_Quellenauszug_:

********************

Während ein Ende des Krieges zurzeit noch in weiter Ferne scheint, hat er zumindest für die Menschen im Norden der Hauptstadt Kiew Anfang April ein Ende gefunden.

Fotograf und Menschen mit Körben
Legende: Alexei Furman kehrt regelmässig an die Orte zurück, die von der ukrainischen Armee befreit wurden. SRF

Seit der Befreiung der Vororte Kiews durch die ukrainische Armee kommt der 31-jährige Fotograf Alexei Furman regelmässig in die Orte zurück, um das Leben der Menschen zu dokumentieren. An diesem Tag feiert die ukrainische Kirche «das Apfelfest des Retters». In geflochtenen Körben bringen die Menschen Äpfel zur Kirche, wo sie von Pfarrer Andrei gesegnet werden.

Ich habe nie zuvor so etwas gesehen. Die Leichen lagen übereinandergestapelt in schwarzen Leichensäcken.
Autor: Alexei Furman Fotograf

Das friedliche Bild unterscheidet sich stark von Alexeis erstem Besuch kurz nach der Befreiung. «Ich habe nie zuvor so etwas gesehen. Die Leichen lagen übereinandergestapelt in schwarzen Leichensäcken. Aber ein Teil der Leichen war einfach nur mit Sand bedeckt. Ich sah eine Hand aus dem Sand herausragen, dann einen Fuss», erzählt Alexei.

********************

_Bereitgestelltes Material_:
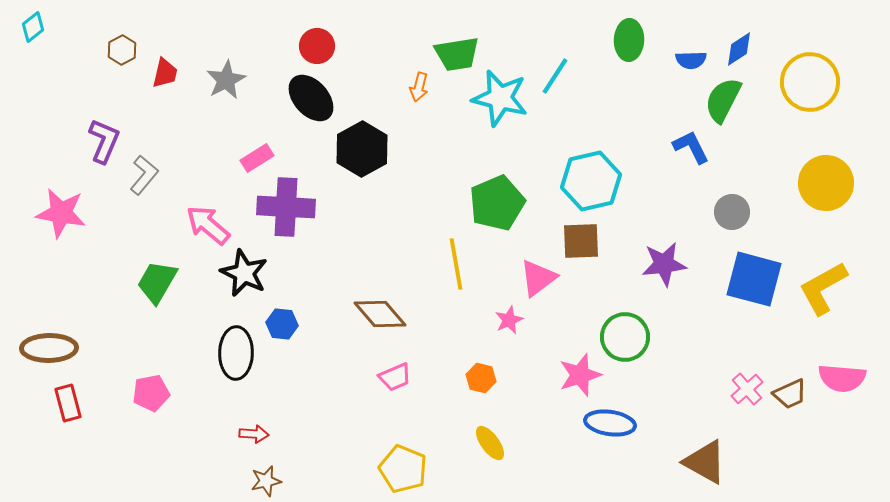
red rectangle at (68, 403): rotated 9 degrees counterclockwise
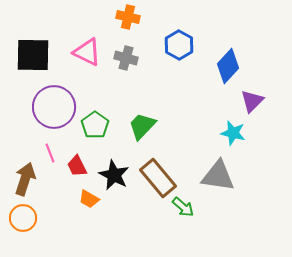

********************

_Teilaufgaben_:
A. Welches Fest feiert die ukrainische Kirche laut dem Quellenauszug an dem Tag, an dem Alexei Furman die Vororte Kiews besucht?
B. Zähle sämtliche Beobachtungen auf, die Alexei Furman im Quellenauszug über seinen ersten Besuch kurz nach der Befreiung schildert.
C. Schreibe den Quellenauszug über den Fotografen Alexei Furman in den Vororten Kiews im Anschluss an seinen letzten Satz weiter.
Die Auflistung ist für diese Aufgaben ohne Belang.

_Ergebnisse der Reihe_:
A. Das Apfelfest des Retters.

B.
- Die Leichen lagen übereinandergestapelt in schwarzen Leichensäcken.
- Ein Teil der Leichen war einfach nur mit Sand bedeckt.
- Eine Hand ragte aus dem Sand heraus.
- Dann ragte ein Fuss aus dem Sand heraus.

C.
Alexei Furman, Mann mit Bart und Mütze
Legende: Alexei Furman fotografiert den Krieg seit Jahren. SRF

Obwohl er seit Jahren den Krieg fotografiert, hat er nie zuvor etwas Vergleichbares gesehen. Er wünsche sich, mehr Menschen in der Ukraine hätten bereits 2014 realisiert, was vor sich geht: «Als ich 2014 von der Krim zurück nach Kiew kam, war ich zu einer Geburtstagsparty von Freunden eingeladen. Ich sagte ihnen: Es sind russische Truppen in unserem Land und wir sitzen hier? Sie antworteten: ‹Das ist ein schwieriges Thema, können wir nicht darüber reden?›», erzählt er kopfschüttelnd.

Offiziers-Witwe: «Er hat sehr viel durchgemacht»

Wie für den Fotografen Alexei war auch für Wiktor Suschkow der Krieg die vergangenen acht Jahre sehr nah. Seine Frau Iryna erzählt uns: «Er hat den Krieg gesehen und erlebt. Er hat insgesamt sehr viel durchgemacht. Ich habe erlebt, dass er in jeder Situation zurechtkommt, auch in jenen, aus welchen ich keinen Ausweg sah.»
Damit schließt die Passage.